Task inputs -
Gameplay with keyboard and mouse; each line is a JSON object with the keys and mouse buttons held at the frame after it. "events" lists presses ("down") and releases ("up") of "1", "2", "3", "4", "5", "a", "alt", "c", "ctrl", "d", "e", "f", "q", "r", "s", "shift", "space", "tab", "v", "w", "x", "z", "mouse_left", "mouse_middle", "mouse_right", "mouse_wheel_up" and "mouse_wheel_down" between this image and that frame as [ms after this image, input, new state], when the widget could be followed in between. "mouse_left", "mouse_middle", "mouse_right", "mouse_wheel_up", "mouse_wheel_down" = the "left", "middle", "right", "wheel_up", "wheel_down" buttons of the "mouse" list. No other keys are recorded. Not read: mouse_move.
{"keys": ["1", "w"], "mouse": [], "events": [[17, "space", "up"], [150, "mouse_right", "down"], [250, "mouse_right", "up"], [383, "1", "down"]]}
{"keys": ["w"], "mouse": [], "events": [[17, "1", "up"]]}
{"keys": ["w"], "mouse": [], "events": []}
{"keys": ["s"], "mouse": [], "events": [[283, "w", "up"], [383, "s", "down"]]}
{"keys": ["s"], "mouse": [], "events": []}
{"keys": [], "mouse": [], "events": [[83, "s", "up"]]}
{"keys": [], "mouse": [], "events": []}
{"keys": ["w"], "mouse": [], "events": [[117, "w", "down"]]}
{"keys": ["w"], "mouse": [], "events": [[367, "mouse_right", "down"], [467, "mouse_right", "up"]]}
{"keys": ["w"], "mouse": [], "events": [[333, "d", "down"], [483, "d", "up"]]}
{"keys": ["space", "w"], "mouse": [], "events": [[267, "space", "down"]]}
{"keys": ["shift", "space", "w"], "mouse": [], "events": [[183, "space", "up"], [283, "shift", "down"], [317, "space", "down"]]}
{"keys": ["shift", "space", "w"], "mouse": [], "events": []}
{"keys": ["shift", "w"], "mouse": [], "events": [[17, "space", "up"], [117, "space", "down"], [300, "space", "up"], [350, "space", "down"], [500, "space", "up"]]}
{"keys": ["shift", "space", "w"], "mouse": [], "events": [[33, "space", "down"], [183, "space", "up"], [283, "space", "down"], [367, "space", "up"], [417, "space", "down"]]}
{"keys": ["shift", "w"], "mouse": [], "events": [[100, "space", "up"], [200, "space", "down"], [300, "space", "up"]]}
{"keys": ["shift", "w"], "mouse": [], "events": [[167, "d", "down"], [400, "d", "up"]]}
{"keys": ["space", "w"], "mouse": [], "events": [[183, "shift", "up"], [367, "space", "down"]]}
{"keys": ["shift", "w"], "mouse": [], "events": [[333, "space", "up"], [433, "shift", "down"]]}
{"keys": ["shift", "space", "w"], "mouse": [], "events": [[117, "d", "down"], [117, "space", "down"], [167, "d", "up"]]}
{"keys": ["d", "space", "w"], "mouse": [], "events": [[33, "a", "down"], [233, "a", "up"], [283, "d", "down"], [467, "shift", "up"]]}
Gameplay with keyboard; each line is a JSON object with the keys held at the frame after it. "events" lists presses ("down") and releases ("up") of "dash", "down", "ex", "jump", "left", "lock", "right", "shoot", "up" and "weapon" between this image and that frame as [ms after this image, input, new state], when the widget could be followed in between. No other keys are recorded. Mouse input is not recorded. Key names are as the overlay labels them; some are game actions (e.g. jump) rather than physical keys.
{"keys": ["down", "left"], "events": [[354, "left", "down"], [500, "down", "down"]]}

Problem - Check every line of the entries for "keyboard" and report how many lines contain it, without any other words.

Result - 2